FALLUJAH: Dozens of gunmen, some dressed in army uniforms, killed 26 policemen in a wave of coordinated attacks on checkpoints and officers' homes across the western Iraqi city of Haditha on Monday, police said.

The assault, launched at 2:00 am (2300 GMT on Sunday), saw insurgents dressed in military uniforms and riding in stolen army vehicles simultaneously attacking two checkpoints in the east and west of Haditha before storming other security posts and raiding the homes of two officers.

“They then entered the city and were distributed throughout Haditha, where other gunmen were waiting for them in civilian cars,” said police Lieutenant Colonel Owaid Khalaf, who said he was involved in some of Monday's firefights.

Khalaf said the attackers also targeted two senior police officers' homes, Colonel Mohammed Shauffeur and Captain Khaled Mohammed Sayil.
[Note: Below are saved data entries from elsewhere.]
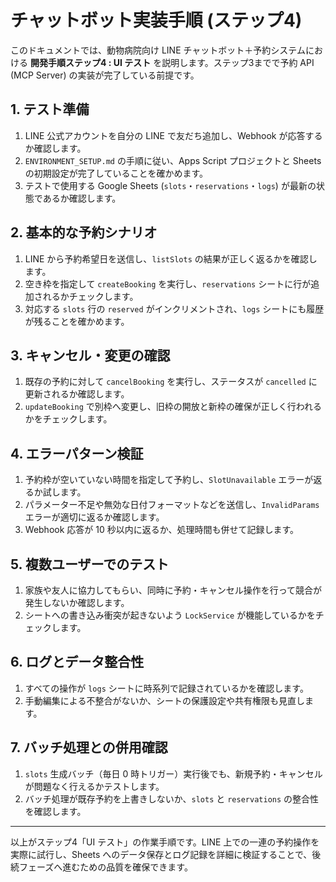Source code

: # チャットボット実装手順 (ステップ4)

このドキュメントでは、動物病院向け LINE チャットボット＋予約システムにおける **開発手順ステップ4 : UI テスト** を説明します。ステップ3までで予約 API (MCP Server) の実装が完了している前提です。

## 1. テスト準備
1. LINE 公式アカウントを自分の LINE で友だち追加し、Webhook が応答するか確認します。
2. `ENVIRONMENT_SETUP.md` の手順に従い、Apps Script プロジェクトと Sheets の初期設定が完了していることを確かめます。
3. テストで使用する Google Sheets (`slots`・`reservations`・`logs`) が最新の状態であるか確認します。

## 2. 基本的な予約シナリオ
1. LINE から予約希望日を送信し、`listSlots` の結果が正しく返るかを確認します。
2. 空き枠を指定して `createBooking` を実行し、`reservations` シートに行が追加されるかチェックします。
3. 対応する `slots` 行の `reserved` がインクリメントされ、`logs` シートにも履歴が残ることを確かめます。

## 3. キャンセル・変更の確認
1. 既存の予約に対して `cancelBooking` を実行し、ステータスが `cancelled` に更新されるか確認します。
2. `updateBooking` で別枠へ変更し、旧枠の開放と新枠の確保が正しく行われるかをチェックします。

## 4. エラーパターン検証
1. 予約枠が空いていない時間を指定して予約し、`SlotUnavailable` エラーが返るか試します。
2. パラメーター不足や無効な日付フォーマットなどを送信し、`InvalidParams` エラーが適切に返るか確認します。
3. Webhook 応答が 10 秒以内に返るか、処理時間も併せて記録します。

## 5. 複数ユーザーでのテスト
1. 家族や友人に協力してもらい、同時に予約・キャンセル操作を行って競合が発生しないか確認します。
2. シートへの書き込み衝突が起きないよう `LockService` が機能しているかをチェックします。

## 6. ログとデータ整合性
1. すべての操作が `logs` シートに時系列で記録されているかを確認します。
2. 手動編集による不整合がないか、シートの保護設定や共有権限も見直します。

## 7. バッチ処理との併用確認
1. `slots` 生成バッチ（毎日 0 時トリガー）実行後でも、新規予約・キャンセルが問題なく行えるかテストします。
2. バッチ処理が既存予約を上書きしないか、`slots` と `reservations` の整合性を確認します。

---
以上がステップ4「UI テスト」の作業手順です。LINE 上での一連の予約操作を実際に試行し、Sheets へのデータ保存とログ記録を詳細に検証することで、後続フェーズへ進むための品質を確保できます。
They killed three bodyguards at each of the officer's houses, and kidnapped both.

Shauffeur's body was found in a Haditha marketplace and Sayil was discovered in an alleyway, blindfolded with fatal gunshots to the head.

  “Right now, police, army and forces from the rest of Anbar are searching the entire city, and a curfew has been imposed,” Khalaf said, referring to the province where Haditha lies.

“A total of 26 policemen were killed, including a colonel and a captain, and three others were wounded when several armed men wearing security uniforms and carrying forged arrest warrants attacked several checkpoints,” said Haditha police spokesman Major Tareq Sayeh Hardan.

“Al-Qaeda is responsible for this,” Hardan said, noting that investigators found Al-Qaeda literature in a vehicle that the attackers left behind.

The attack in Haditha, 210 kilometres (130 miles) northeast of Baghdad, is the first major instance of violence in the town since a suicide bomber blew himself up inside a bank, killing nine people, including three police, and wounding eight others on March 3, 2011.